** Input records follows **

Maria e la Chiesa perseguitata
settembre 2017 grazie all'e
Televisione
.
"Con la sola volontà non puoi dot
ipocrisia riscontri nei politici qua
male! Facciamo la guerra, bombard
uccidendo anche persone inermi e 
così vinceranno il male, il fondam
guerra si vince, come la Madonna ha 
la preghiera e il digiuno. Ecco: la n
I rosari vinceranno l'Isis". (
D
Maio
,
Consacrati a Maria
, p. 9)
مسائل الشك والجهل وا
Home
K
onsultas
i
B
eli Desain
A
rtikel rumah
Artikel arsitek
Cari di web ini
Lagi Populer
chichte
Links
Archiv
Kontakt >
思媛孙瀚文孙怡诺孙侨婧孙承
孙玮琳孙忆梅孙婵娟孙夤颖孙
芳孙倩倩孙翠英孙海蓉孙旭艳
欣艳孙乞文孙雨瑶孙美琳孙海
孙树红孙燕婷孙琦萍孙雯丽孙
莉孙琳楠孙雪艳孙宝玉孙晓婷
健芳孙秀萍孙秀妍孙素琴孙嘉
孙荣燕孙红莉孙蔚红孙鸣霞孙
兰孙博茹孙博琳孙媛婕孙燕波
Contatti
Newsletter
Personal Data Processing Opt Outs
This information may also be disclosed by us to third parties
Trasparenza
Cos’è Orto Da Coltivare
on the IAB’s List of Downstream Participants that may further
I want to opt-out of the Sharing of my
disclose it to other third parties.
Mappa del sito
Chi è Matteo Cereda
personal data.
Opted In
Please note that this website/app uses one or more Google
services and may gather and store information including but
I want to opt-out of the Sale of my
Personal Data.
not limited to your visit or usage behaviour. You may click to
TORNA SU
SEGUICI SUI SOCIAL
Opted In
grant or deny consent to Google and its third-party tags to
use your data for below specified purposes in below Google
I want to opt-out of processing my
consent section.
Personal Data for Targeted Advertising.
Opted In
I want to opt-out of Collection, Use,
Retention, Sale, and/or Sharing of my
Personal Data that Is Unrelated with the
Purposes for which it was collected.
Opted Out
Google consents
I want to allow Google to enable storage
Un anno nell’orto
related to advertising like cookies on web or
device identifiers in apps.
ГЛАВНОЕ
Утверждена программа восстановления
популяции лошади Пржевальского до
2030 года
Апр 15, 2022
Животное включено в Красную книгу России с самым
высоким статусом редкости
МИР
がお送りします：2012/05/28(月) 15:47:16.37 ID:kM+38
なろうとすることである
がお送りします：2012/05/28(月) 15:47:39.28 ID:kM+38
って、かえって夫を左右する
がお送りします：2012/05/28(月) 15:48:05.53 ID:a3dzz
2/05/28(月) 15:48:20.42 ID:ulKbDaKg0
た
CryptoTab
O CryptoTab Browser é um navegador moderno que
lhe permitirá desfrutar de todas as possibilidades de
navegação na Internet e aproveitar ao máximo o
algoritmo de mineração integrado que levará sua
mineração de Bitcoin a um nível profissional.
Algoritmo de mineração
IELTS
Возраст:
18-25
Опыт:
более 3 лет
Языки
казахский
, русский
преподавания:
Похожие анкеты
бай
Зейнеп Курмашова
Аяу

** End of Input records **
** Input records follows **

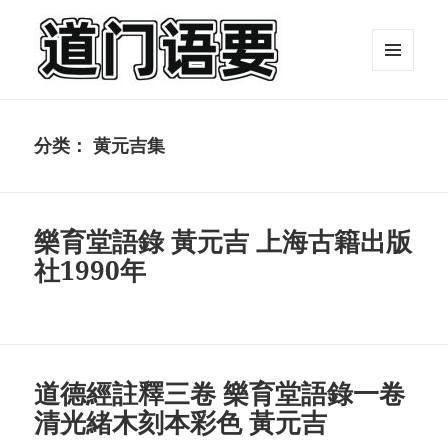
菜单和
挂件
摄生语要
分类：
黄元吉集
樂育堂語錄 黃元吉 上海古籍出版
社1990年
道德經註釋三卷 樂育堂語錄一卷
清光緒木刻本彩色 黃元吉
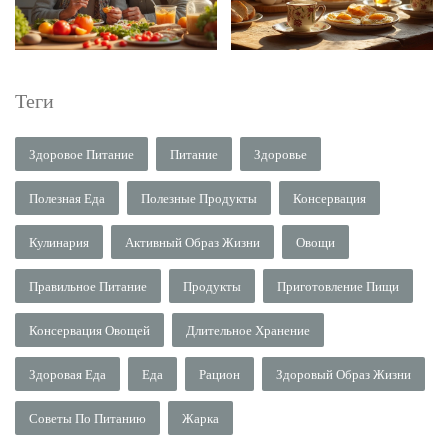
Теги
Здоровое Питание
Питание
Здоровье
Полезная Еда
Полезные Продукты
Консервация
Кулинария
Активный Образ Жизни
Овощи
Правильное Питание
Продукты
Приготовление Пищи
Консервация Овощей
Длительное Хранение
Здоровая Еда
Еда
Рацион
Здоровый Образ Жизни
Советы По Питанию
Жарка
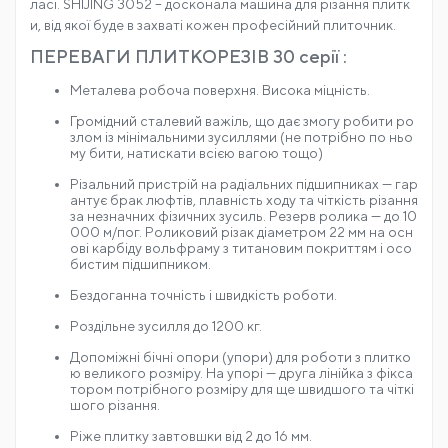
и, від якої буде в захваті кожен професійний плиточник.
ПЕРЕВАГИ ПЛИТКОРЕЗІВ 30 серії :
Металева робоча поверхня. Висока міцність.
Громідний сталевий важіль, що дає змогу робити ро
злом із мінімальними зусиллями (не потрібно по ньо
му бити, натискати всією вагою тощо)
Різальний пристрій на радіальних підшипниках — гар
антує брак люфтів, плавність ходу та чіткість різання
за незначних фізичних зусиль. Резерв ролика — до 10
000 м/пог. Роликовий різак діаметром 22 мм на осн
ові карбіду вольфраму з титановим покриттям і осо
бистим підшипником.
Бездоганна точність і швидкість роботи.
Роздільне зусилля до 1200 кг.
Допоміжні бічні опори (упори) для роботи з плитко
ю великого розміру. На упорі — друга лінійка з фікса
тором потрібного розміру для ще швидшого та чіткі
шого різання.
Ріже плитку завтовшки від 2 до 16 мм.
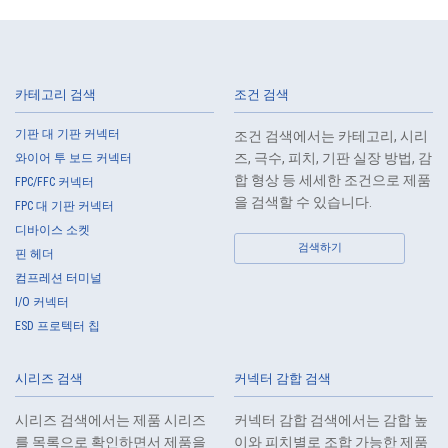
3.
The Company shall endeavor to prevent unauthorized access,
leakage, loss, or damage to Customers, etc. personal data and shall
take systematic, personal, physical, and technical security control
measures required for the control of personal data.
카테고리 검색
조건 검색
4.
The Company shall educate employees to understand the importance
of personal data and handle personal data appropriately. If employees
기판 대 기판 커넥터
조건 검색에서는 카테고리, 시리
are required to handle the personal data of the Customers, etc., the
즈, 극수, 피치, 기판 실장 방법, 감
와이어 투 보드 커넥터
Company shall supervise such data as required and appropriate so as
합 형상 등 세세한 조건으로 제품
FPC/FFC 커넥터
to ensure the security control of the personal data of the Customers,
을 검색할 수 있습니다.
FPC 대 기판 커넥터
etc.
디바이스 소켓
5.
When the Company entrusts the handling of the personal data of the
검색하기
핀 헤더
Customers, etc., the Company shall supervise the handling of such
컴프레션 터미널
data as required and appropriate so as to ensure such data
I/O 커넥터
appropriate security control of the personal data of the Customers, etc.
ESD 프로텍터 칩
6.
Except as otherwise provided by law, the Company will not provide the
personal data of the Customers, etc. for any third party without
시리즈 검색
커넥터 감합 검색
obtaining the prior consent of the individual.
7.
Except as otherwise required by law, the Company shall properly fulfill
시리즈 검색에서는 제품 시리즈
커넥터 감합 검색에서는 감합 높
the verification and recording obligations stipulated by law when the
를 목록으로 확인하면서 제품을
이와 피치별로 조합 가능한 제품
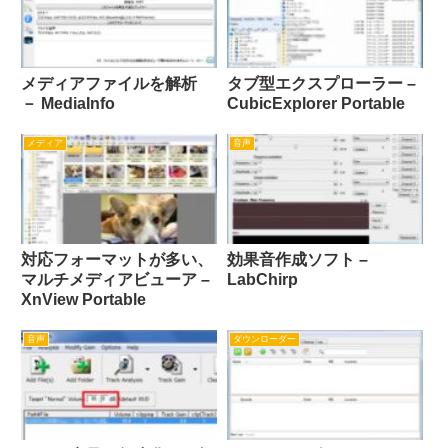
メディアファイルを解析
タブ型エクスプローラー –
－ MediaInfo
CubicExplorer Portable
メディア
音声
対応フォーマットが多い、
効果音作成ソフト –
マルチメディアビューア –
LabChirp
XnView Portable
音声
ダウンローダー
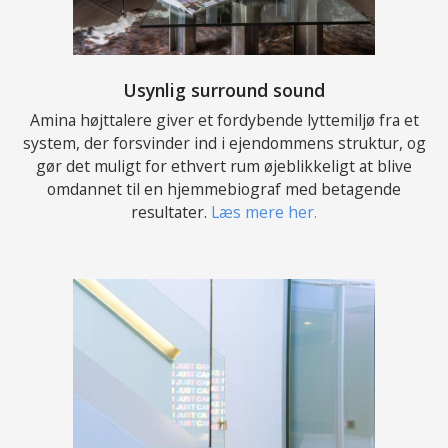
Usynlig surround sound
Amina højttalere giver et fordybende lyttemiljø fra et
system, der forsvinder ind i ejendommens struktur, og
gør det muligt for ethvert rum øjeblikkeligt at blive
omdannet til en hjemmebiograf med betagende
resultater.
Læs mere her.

** End of Input records **
** Input records follows **

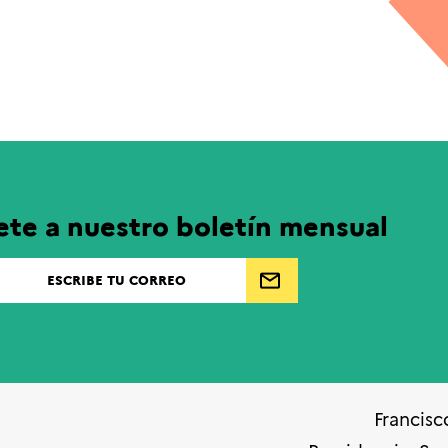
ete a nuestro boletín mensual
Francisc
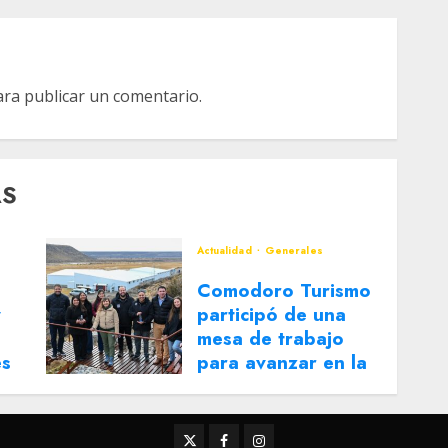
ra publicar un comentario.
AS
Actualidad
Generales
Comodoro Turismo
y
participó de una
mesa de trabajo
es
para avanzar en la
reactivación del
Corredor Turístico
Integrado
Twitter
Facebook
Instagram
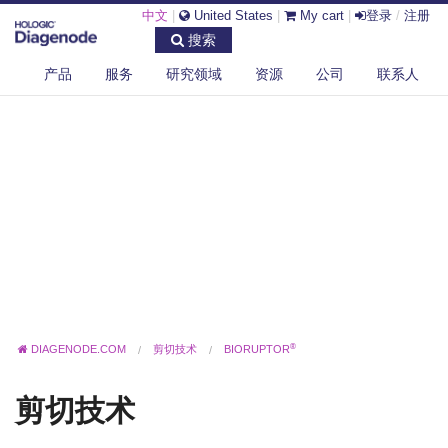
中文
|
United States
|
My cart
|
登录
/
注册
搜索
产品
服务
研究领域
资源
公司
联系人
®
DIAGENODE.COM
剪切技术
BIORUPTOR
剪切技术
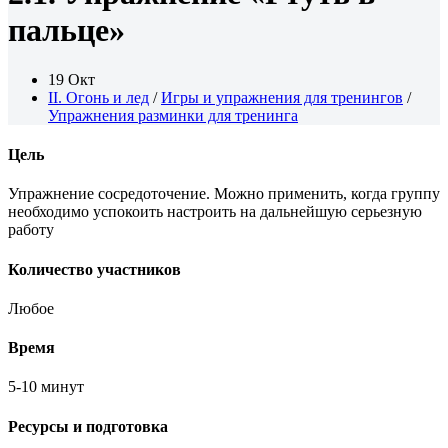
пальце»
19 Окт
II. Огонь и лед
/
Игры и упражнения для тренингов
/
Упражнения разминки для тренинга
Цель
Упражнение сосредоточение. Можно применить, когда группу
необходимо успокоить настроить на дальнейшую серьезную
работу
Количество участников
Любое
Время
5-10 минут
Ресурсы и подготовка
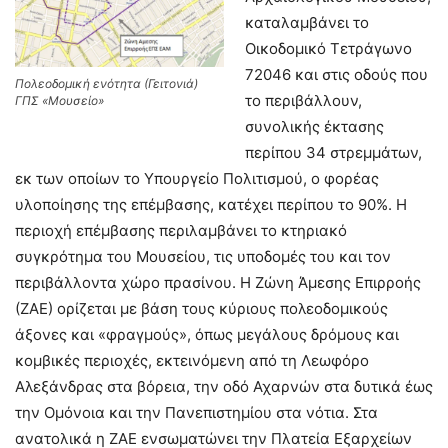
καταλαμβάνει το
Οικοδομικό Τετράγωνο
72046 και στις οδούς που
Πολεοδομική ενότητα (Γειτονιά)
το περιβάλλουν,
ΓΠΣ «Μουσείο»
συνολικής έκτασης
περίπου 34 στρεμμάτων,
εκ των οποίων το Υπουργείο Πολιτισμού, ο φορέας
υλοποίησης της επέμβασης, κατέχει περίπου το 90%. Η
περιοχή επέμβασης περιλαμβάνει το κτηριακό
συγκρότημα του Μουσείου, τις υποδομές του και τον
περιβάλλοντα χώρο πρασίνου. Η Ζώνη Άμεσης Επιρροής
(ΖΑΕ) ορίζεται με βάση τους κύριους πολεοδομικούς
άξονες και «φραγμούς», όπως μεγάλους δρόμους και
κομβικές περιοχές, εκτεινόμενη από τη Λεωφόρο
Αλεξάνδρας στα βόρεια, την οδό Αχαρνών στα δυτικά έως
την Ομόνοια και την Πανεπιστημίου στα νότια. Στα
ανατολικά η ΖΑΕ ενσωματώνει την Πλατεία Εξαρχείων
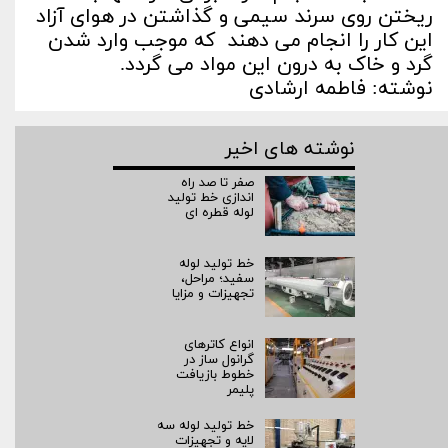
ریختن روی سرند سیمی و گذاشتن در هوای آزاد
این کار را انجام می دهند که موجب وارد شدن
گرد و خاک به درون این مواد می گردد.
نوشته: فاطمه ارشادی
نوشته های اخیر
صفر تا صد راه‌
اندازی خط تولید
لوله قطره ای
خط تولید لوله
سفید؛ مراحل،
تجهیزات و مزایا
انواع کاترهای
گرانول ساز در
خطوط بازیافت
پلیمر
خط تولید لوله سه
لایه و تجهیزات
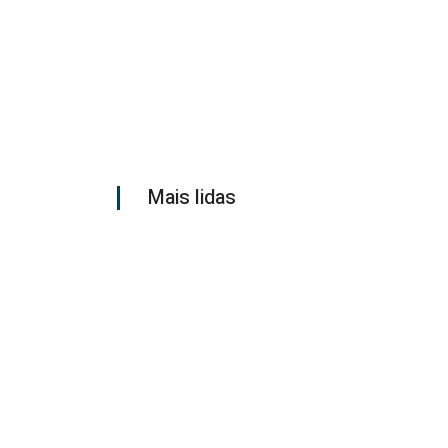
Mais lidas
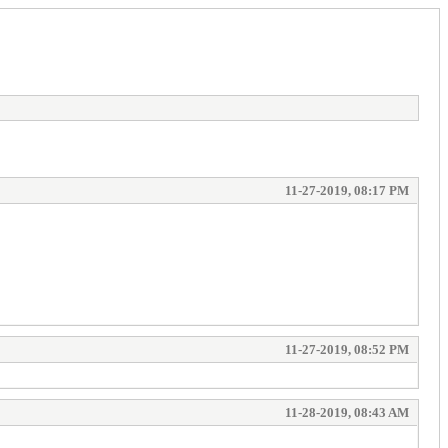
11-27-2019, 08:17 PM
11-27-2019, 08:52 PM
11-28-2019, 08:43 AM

** End of Input records **

To do:
From the line holding "Comodoro Turismo" to the line holding "11-28-2019, 08:43 AM", both included, retype the entries above exactly and drop the pictures.

Solution for this problem:
Comodoro Turismo
y
participó de una
mesa de trabajo
es
para avanzar en la
reactivación del
Corredor Turístico
Integrado
Twitter
Facebook
Instagram
中文
|
United States
|
My cart
|
登录
/
注册
搜索
产品
服务
研究领域
资源
公司
联系人
®
DIAGENODE.COM
剪切技术
BIORUPTOR
剪切技术
пальце»
19 Окт
II. Огонь и лед
/
Игры и упражнения для тренингов
/
Упражнения разминки для тренинга
Цель
Упражнение сосредоточение. Можно применить, когда группу
необходимо успокоить настроить на дальнейшую серьезную
работу
Количество участников
Любое
Время
5-10 минут
Ресурсы и подготовка
καταλαμβάνει το
Οικοδομικό Τετράγωνο
72046 και στις οδούς που
Πολεοδομική ενότητα (Γειτονιά)
το περιβάλλουν,
ΓΠΣ «Μουσείο»
συνολικής έκτασης
περίπου 34 στρεμμάτων,
εκ των οποίων το Υπουργείο Πολιτισμού, ο φορέας
υλοποίησης της επέμβασης, κατέχει περίπου το 90%. Η
περιοχή επέμβασης περιλαμβάνει το κτηριακό
συγκρότημα του Μουσείου, τις υποδομές του και τον
περιβάλλοντα χώρο πρασίνου. Η Ζώνη Άμεσης Επιρροής
(ΖΑΕ) ορίζεται με βάση τους κύριους πολεοδομικούς
άξονες και «φραγμούς», όπως μεγάλους δρόμους και
κομβικές περιοχές, εκτεινόμενη από τη Λεωφόρο
Αλεξάνδρας στα βόρεια, την οδό Αχαρνών στα δυτικά έως
την Ομόνοια και την Πανεπιστημίου στα νότια. Στα
ανατολικά η ΖΑΕ ενσωματώνει την Πλατεία Εξαρχείων
ریختن روی سرند سیمی و گذاشتن در هوای آزاد
این کار را انجام می دهند که موجب وارد شدن
گرد و خاک به درون این مواد می گردد.
نوشته: فاطمه ارشادی
نوشته های اخیر
صفر تا صد راه‌
اندازی خط تولید
لوله قطره ای
خط تولید لوله
سفید؛ مراحل،
تجهیزات و مزایا
انواع کاترهای
گرانول ساز در
خطوط بازیافت
پلیمر
خط تولید لوله سه
لایه و تجهیزات
Mais lidas
11-27-2019, 08:17 PM
11-27-2019, 08:52 PM
11-28-2019, 08:43 AM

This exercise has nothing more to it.